Summary of the 2016 Alcohol and Immunology Research Interest Group (AIRIG) meeting

On November 18, 2016 the 21st annual Alcohol and Immunology Research Interest Group (AIRIG) meeting was held at the Center for Translational Research and Education at Loyola University Chicagos Health Sciences Campus in Maywood, IL. The 2016 meeting focused broadly on alcohol and inflammation, epigenetics, and the microbiome. The four plenary sessions of the meeting were Alcohol, Inflammation, and Immunity; Alcohol and Epigenetics; Alcohol, Transcriptional Regulation, and Epigenetics; and Alcohol, Intestinal Mucosa, and the Gut Microbiome. Presentations in all sessions of the meeting explored putative underlying causes for chronic diseases and mortality associated with alcohol consumption, shedding light on future work and potential therapeutic targets to alleviate the negative effects of alcohol misuse.

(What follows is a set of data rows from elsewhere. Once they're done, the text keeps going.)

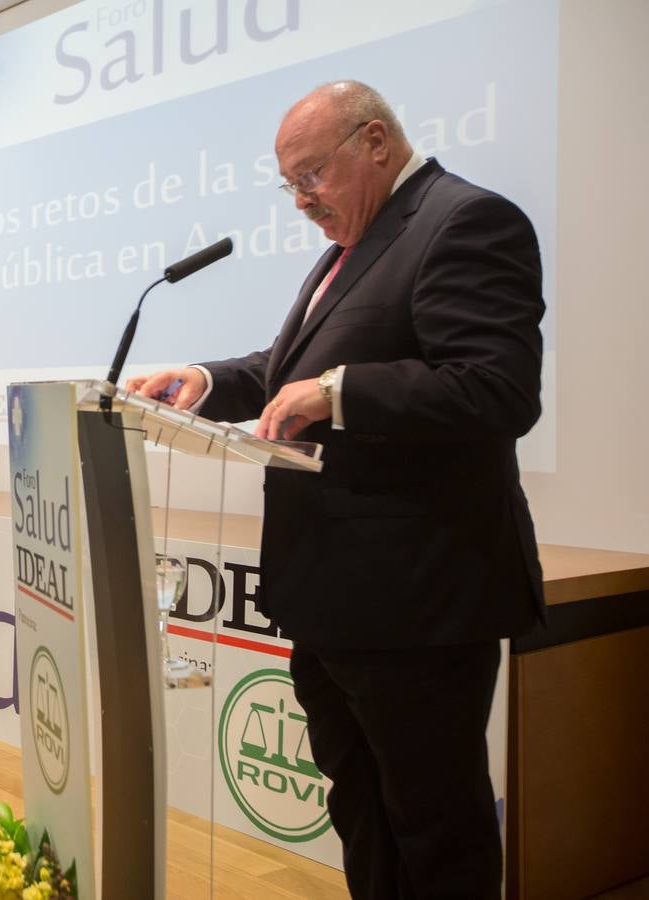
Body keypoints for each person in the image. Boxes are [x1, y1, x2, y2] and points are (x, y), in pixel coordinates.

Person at [128, 81, 545, 898]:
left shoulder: (465, 220)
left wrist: (341, 392)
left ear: (376, 142)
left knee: (436, 827)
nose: (301, 201)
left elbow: (497, 388)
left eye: (312, 175)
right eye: (289, 184)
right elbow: (294, 371)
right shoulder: (358, 243)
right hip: (335, 597)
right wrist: (207, 378)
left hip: (418, 600)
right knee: (363, 810)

Alcohol consumption increase susceptibility to pneumococcal pneumonia in a humanized murine HIV model mediated by intestinal dysbiosis

Alcohol use in persons living with HIV (PLWH) worsens the severity of bacterial pneumonia. However, the exact mechanism(s) by which this occurs remain ill-defined. We hypothesized that alcohol in the setting of HIV infection decreases S. pneumoniae clearance from the lung through mechanisms mediated by the gut microbiota. Humanized BLT (bone marrow, liver, thymus) mice were infected with 1x104 TCID50 of HIV (BAL and JRCSF strains) via IP injection. One week post HIV infection animals were switched to a Lieber-DeCarli 5% ethanol diet or an isocaloric control diet for 10 days, alcohol-fed animals were also given 2 binges of 2 g kg-1 ethanol on days 5 and 10. Feces were also collected, banked, and the community structures were analyzed. Mice were then infected with 1x105 CFU of S. pneumoniae and sacrificed 48 hours later. HIV-infected mice had viral loads of ∼2x104 copies/mL of blood one week post infection, and exhibited an ∼57% decrease in the number of circulating CD4+ T-cells at the time of sacrifice. Fecal microbial community structure was significantly different in each of the feeding groups, as well as with HIV infection. Alcohol-fed mice had a significantly higher burden of S. pneumoniae 48 hours post infection, regardless of HIV status. In follow-up experiments, female C57BL/6 mice were treated with a cocktail of antibiotics daily for two weeks and recolonized by gavage with intestinal microbiota from HIV+ ethanol-fed, HIV+ pair-fed, HIV- ethanol-fed, or HIV- pair-fed mice. Recolonized mice were then infected with S. pneumoniae and sacrificed 48 hours later. The intestinal microbiota from alcohol-fed mice (regardless of HIV status) significantly impaired clearance of S. pneumoniae. Collectively, these data indicate that alcohol-feeding, as well as alcohol-associated intestinal dysbiosis compromise pulmonary host defense against pneumococcal pneumonia. Whether HIV infection acts synergistically with alcohol-use in impairing pulmonary host defense will require additional study.